_Exercise objective_:
After finding the line containing "57% | 69% | 67% |" below, please output that line and each following one through the line containing "32 IAM RoadSmart", exactly as written.

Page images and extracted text
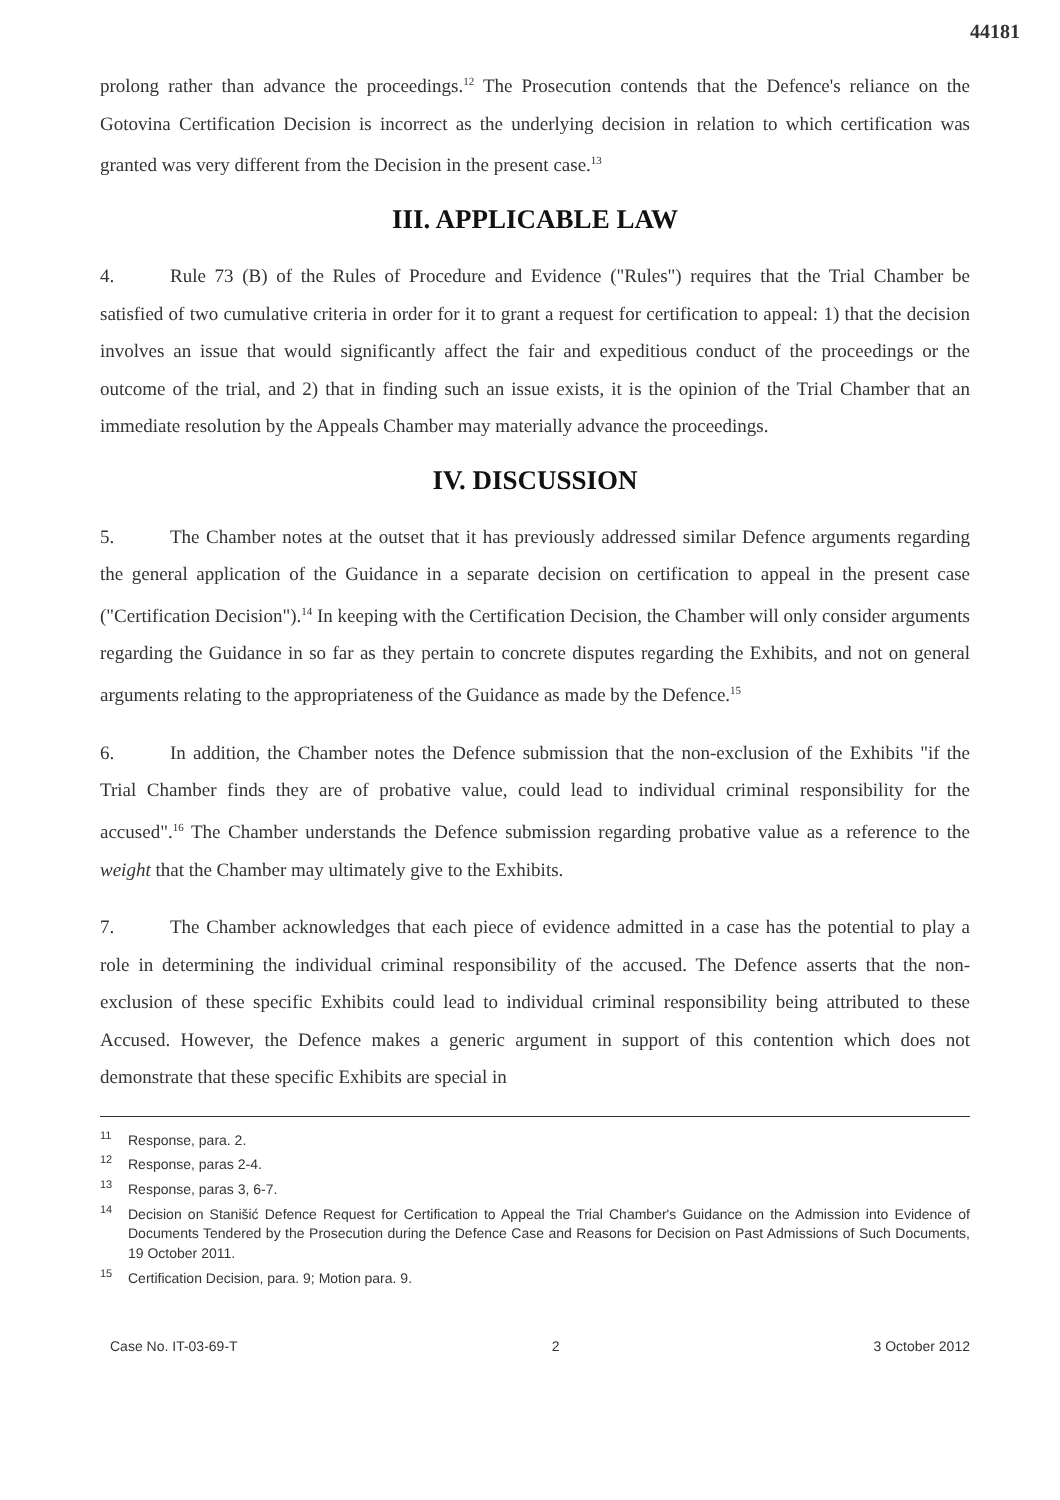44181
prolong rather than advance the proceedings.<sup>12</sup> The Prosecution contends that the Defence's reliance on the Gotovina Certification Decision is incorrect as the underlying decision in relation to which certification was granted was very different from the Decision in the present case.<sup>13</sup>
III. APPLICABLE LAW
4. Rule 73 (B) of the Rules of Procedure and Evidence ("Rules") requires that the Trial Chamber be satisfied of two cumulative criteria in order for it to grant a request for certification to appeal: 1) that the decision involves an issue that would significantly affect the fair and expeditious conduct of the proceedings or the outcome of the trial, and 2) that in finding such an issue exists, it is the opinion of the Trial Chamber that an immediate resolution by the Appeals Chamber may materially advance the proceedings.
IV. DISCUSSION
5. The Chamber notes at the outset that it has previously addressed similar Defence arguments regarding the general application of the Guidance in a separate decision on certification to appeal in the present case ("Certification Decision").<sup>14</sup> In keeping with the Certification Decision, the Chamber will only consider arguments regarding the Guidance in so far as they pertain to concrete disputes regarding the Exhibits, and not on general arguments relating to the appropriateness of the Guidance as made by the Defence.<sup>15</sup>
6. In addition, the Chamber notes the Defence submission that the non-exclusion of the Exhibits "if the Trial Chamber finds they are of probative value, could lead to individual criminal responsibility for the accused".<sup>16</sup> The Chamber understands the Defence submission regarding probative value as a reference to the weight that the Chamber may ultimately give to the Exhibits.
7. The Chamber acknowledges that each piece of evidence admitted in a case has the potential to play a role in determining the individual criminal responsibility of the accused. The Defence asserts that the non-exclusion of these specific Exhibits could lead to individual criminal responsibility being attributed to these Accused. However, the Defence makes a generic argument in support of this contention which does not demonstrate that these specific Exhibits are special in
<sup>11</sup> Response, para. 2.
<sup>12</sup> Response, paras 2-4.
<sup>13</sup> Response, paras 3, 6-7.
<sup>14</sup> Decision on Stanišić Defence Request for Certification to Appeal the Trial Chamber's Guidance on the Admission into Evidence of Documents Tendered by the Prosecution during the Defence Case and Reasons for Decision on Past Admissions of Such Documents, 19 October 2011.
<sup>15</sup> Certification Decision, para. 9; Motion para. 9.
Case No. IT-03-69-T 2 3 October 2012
==
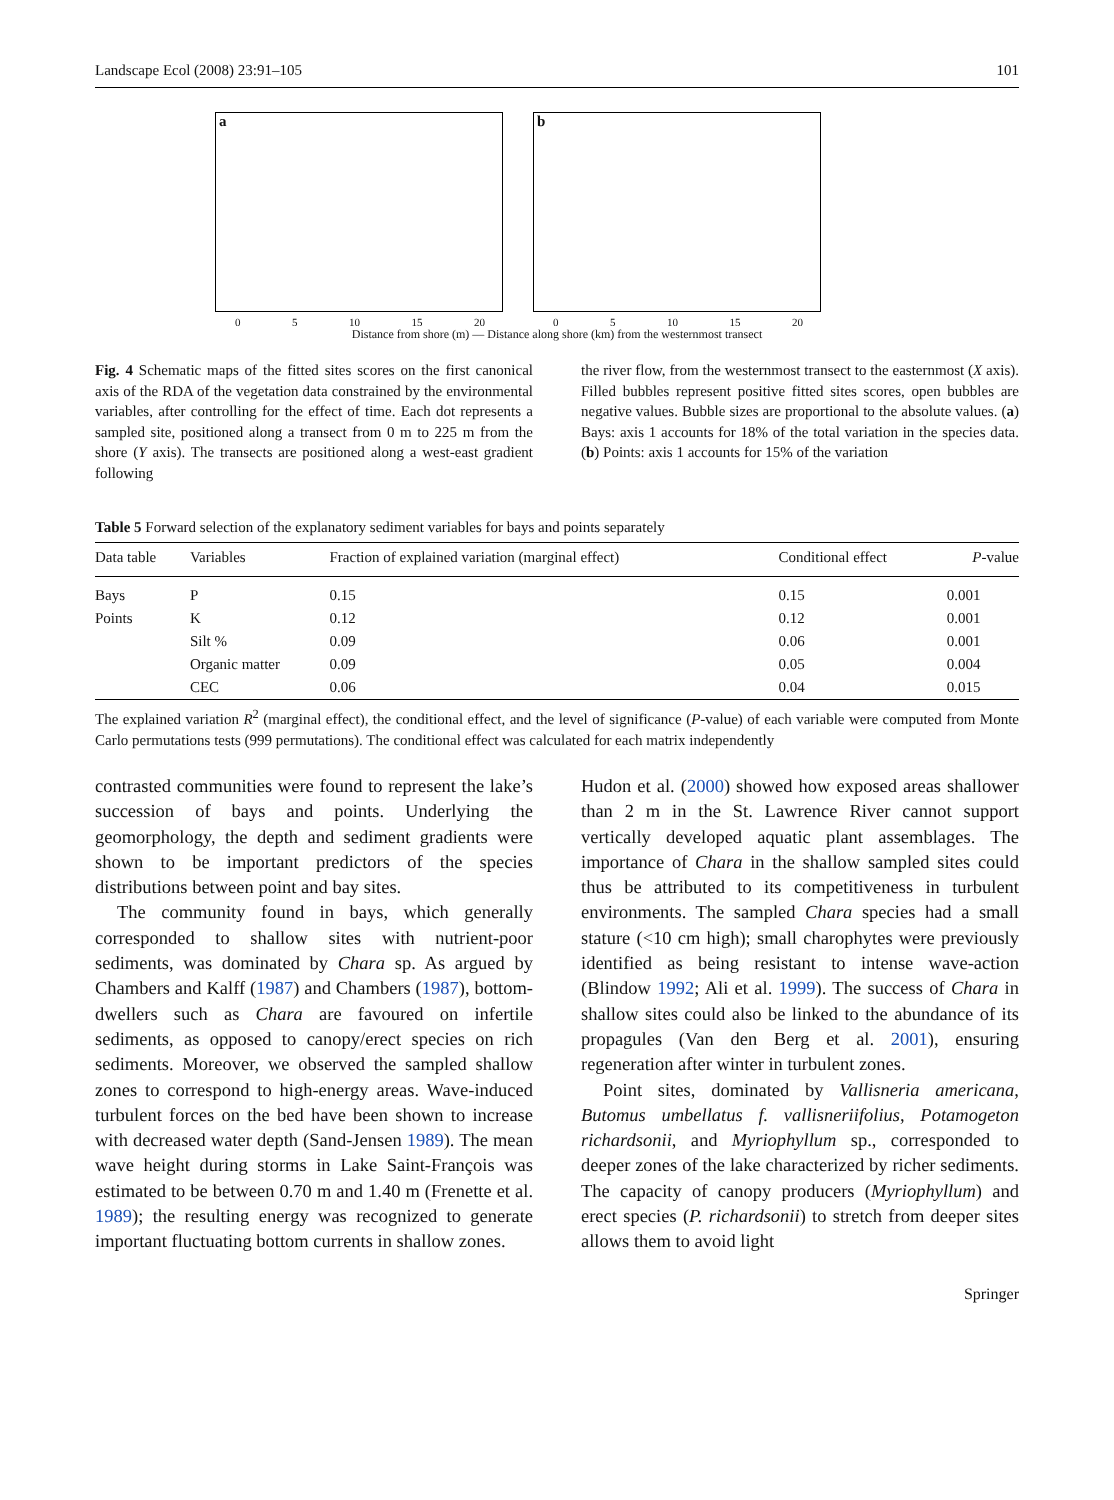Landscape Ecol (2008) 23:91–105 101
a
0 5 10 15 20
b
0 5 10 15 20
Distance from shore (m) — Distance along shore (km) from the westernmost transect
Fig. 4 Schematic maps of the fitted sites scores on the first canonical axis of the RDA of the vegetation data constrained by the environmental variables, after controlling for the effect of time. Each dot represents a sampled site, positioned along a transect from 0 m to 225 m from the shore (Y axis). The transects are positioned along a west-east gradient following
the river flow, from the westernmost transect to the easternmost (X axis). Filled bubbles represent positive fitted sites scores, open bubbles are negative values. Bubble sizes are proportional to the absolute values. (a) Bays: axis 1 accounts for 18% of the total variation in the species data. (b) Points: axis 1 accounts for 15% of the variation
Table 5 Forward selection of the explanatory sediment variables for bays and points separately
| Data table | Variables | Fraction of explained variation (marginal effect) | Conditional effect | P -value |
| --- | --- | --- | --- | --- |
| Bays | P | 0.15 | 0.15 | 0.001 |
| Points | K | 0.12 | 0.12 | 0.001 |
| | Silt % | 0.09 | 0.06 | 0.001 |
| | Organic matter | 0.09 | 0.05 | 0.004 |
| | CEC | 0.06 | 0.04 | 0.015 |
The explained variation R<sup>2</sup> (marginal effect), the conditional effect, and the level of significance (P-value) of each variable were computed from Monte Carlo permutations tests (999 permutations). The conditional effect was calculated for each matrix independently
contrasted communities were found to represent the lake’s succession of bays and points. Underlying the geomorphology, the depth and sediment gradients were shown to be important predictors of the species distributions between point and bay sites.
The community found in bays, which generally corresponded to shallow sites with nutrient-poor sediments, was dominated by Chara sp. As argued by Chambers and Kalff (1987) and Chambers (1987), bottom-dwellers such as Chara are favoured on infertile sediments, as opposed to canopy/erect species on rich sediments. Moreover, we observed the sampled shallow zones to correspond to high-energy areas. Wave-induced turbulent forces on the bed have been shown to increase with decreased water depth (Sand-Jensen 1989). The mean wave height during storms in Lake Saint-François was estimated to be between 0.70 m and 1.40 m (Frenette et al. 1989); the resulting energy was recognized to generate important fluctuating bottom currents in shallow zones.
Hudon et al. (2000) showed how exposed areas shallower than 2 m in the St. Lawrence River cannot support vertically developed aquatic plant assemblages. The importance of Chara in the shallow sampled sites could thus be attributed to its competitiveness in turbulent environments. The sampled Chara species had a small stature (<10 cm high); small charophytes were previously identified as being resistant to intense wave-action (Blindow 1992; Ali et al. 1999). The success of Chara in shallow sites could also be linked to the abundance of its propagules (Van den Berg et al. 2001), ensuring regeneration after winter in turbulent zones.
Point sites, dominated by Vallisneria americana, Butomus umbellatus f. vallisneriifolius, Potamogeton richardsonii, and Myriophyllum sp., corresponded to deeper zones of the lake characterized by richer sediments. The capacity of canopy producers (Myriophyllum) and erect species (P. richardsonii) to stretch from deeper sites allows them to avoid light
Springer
* * *
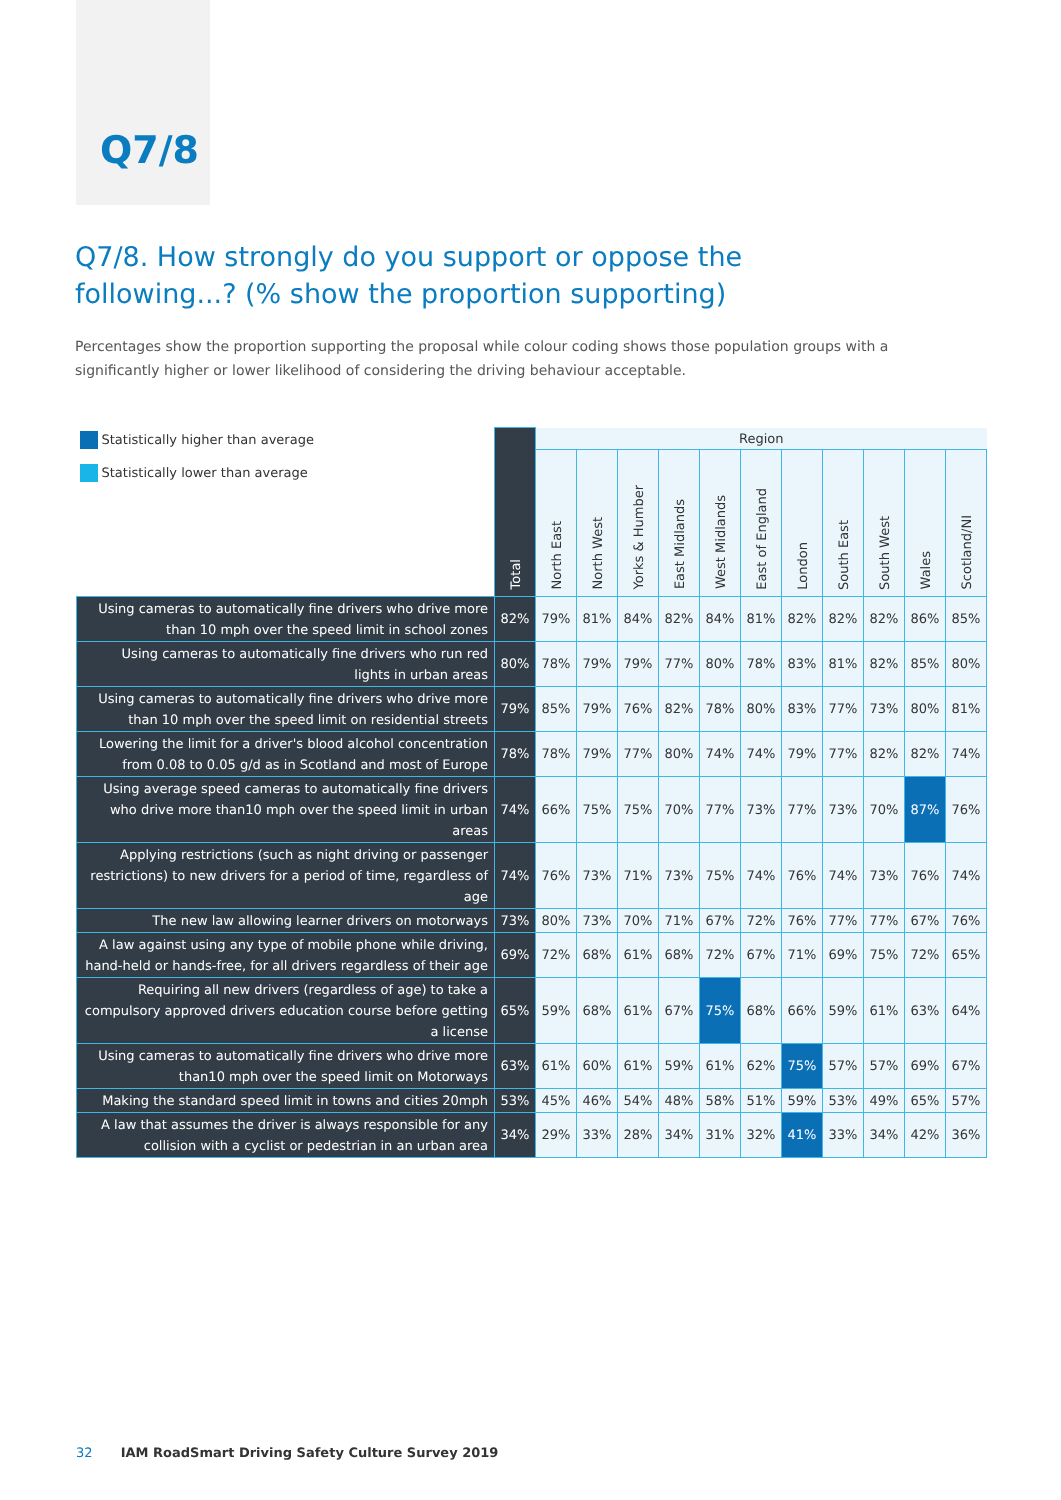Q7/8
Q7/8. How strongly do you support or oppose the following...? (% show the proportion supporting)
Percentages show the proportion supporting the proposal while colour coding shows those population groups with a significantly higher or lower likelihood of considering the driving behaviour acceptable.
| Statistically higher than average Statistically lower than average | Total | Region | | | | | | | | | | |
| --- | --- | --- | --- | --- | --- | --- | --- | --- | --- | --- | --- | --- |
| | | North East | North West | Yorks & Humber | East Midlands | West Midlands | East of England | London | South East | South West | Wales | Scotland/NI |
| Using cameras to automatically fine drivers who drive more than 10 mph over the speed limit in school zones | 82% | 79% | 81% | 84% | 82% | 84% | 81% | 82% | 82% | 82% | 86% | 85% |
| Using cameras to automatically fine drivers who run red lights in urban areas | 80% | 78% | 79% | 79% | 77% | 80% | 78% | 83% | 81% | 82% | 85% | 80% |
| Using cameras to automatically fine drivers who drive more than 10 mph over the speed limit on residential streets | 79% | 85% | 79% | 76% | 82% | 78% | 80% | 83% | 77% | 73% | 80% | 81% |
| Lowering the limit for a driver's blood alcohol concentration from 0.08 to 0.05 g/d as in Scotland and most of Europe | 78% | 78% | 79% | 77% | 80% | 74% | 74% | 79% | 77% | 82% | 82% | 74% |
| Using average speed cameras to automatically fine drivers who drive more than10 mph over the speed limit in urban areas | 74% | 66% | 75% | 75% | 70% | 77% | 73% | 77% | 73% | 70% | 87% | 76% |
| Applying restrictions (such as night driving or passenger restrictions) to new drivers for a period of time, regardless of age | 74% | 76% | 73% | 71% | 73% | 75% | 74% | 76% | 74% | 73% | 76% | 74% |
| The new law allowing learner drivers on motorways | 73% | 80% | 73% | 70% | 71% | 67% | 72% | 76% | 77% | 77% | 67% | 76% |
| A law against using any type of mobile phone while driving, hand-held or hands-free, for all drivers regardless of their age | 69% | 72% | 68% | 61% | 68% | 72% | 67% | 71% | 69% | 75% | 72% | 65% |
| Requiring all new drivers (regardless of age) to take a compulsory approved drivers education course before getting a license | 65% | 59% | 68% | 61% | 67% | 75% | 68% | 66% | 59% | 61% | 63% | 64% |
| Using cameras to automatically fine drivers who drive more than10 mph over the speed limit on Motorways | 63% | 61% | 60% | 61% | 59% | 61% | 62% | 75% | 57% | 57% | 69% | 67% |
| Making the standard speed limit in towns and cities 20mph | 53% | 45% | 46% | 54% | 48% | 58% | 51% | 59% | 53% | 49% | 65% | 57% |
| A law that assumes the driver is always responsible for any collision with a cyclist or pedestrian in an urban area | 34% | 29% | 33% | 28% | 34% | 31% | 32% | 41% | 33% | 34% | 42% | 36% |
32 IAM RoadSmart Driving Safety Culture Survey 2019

_Answer to the exercise_:
| Using cameras to automatically fine drivers who drive more than10 mph over the speed limit on Motorways | 63% | 61% | 60% | 61% | 59% | 61% | 62% | 75% | 57% | 57% | 69% | 67% |
| Making the standard speed limit in towns and cities 20mph | 53% | 45% | 46% | 54% | 48% | 58% | 51% | 59% | 53% | 49% | 65% | 57% |
| A law that assumes the driver is always responsible for any collision with a cyclist or pedestrian in an urban area | 34% | 29% | 33% | 28% | 34% | 31% | 32% | 41% | 33% | 34% | 42% | 36% |
32 IAM RoadSmart Driving Safety Culture Survey 2019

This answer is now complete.